RealClearPolitics has collected yesterday’s primary results here. I focused on the race featuring Ed Gallrein against incumbent Republican Rep. Thomas Massie in the Kentucky Fourth Congressional District primary. Massie lost by ten points, 55 percent to 45 percent, or about 10,000 votes.
Massie has turned massively erratic in a Tucker Carlson sort of way. He gave a hint of his post-congressional career in his graceless remarks conceding defeat by…well, you know who. No need to spell it out exactly. I wish we could say good riddance, and we can, but he will move on to peddle the same wares in a different “space.”
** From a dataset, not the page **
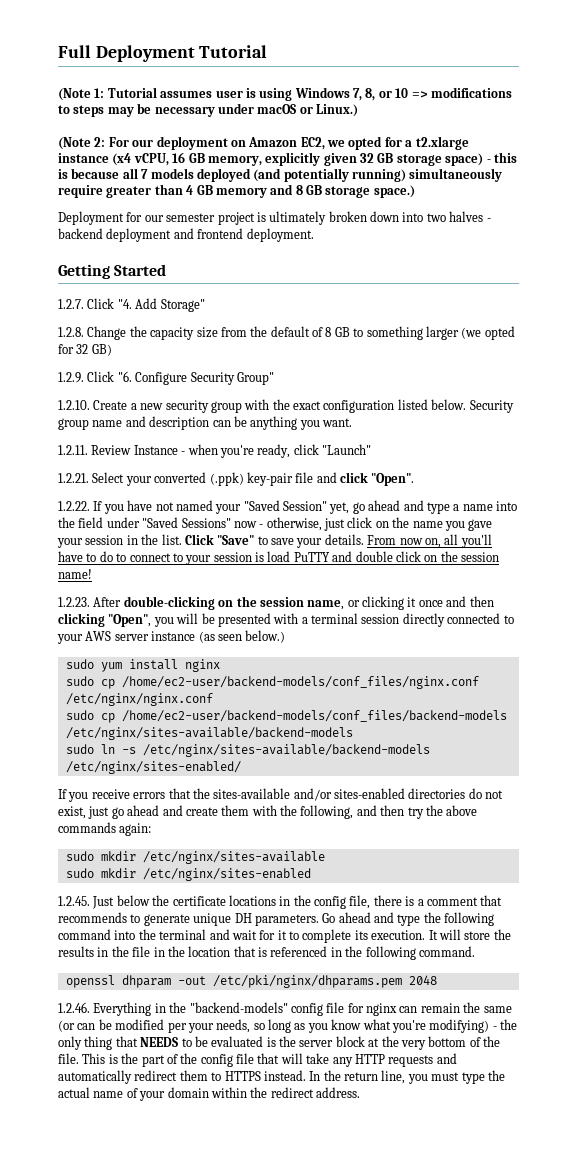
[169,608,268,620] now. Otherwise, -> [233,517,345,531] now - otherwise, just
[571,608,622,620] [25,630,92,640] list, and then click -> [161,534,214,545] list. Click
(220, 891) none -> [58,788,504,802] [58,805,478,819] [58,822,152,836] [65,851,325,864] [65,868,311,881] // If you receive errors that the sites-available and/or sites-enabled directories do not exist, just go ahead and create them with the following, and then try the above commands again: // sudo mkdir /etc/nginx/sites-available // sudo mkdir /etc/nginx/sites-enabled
Just an incredibly classless person. pic.twitter.com/Ggttbe3ffc
— Will Chamberlain (@willchamberlain) May 20, 2026
New York Rep. Mike Lawler is a Catholic whose close encounter with the son of Rand Paul gave him the experience of being called out as a Jew. He also has a sense of humor and an appreciation of concision that exceeds the congressional norm by a wide margin. He commented on X: “My people have spoken. Shalom @RepThomasMassie.”
President Trump supported Gallrein. Massie’s defeat constituted yet another token of Trump’s intraparty influence.
Perhaps the second biggest political development yesterday was Trump’s endorsement of Texas Attorney General Ken Paxton against Republican incumbent Senator John Cornyn in Texas’s primary next week. Paxton figures to be the weaker general election candidate. He is, as they say with some justice, “scandal-plagued.” The New York Post Ryan King covered Trump’s endorsement of Paxton yesterday here.
King quotes Trump: “Ken Paxton has gone through a lot, in many cases, very unfairly, but he is a Fighter, and knows how to WIN. Our Country needs Fighters, and also Loyalty to the Cause of Greatness.” If I read that right, Paxton has gone through a lot, in some cases fairly. Perhaps that is to take the president too literally.
I understand that Paxton was likely to win the primary in any event. Now President Trump will be able to add a notch to his belt. So there is that. Democrats have their man, loosely speaking, in one James Talarico. Is Paxton a stronger candidate against Talarico? I don’t think so, but we’re on the (extremely expensive) road to find out.
Texas’s redrawn 35th Congressional District features a Democratic primary that has attracted attention by virtue of candidate “therapist” Maureen Galindo. Galindo is running against the relatively “moderate” Democrat Johnny Garcia.
Galindo is the kind of candidate who will give Tucker Carlson ideas. She wrote last week on Instagram that she would turn an Immigration and Customs Enforcement detention center “into a prison for American Zionists and former ICE officers for human trafficking.”
And that’s not all! It will also be a castration processing center for pedophiles, which will probably be most of the Zionists.” Now that’s some therapy! If she doesn’t prevail in the primary, Massie and Galindo can team up to produce a dynamite podcast.
The San Antonio Current reports “House candidate Maureen Galindo pledges to send ‘American zionists’ to internment camp.” Galindo helpfully explains in the story’s subhead that “she’s not antisemitic.”
We understand. She’s like Tucker!
As it turns out, a shadowy Republican PAC is supporting Galindo in the primary. Jewish Insider reports here. The redrawn district is measured at R+7 and assessed likely Republican by Inside Elections.
Apparently it’s not that big a deal to take the risk of adding to the Democrats’ ever growing chorus of allgedly non-anti-Semitic anti-Zionists and miscellaneous nuts. Maybe I’m too risk averse for this racket. I’m beginning to think I’m out of step with the political strategists guiding the future of the Republican Party.
If a Republican candidate proposed putting Jews in work camps it would be a national media story for days.
There is no version of America where rhetoric like this is acceptable. https://t.co/EVbqoZRURl
— Dave McCormick (@DaveMcCormickPA) May 19, 2026
The New York Post takes a look at the big picture of last night’s results in Victor Nava’s story “Nine key takeaways from election night in Kentucky, Pennsylvania, Alabama and Georgia.”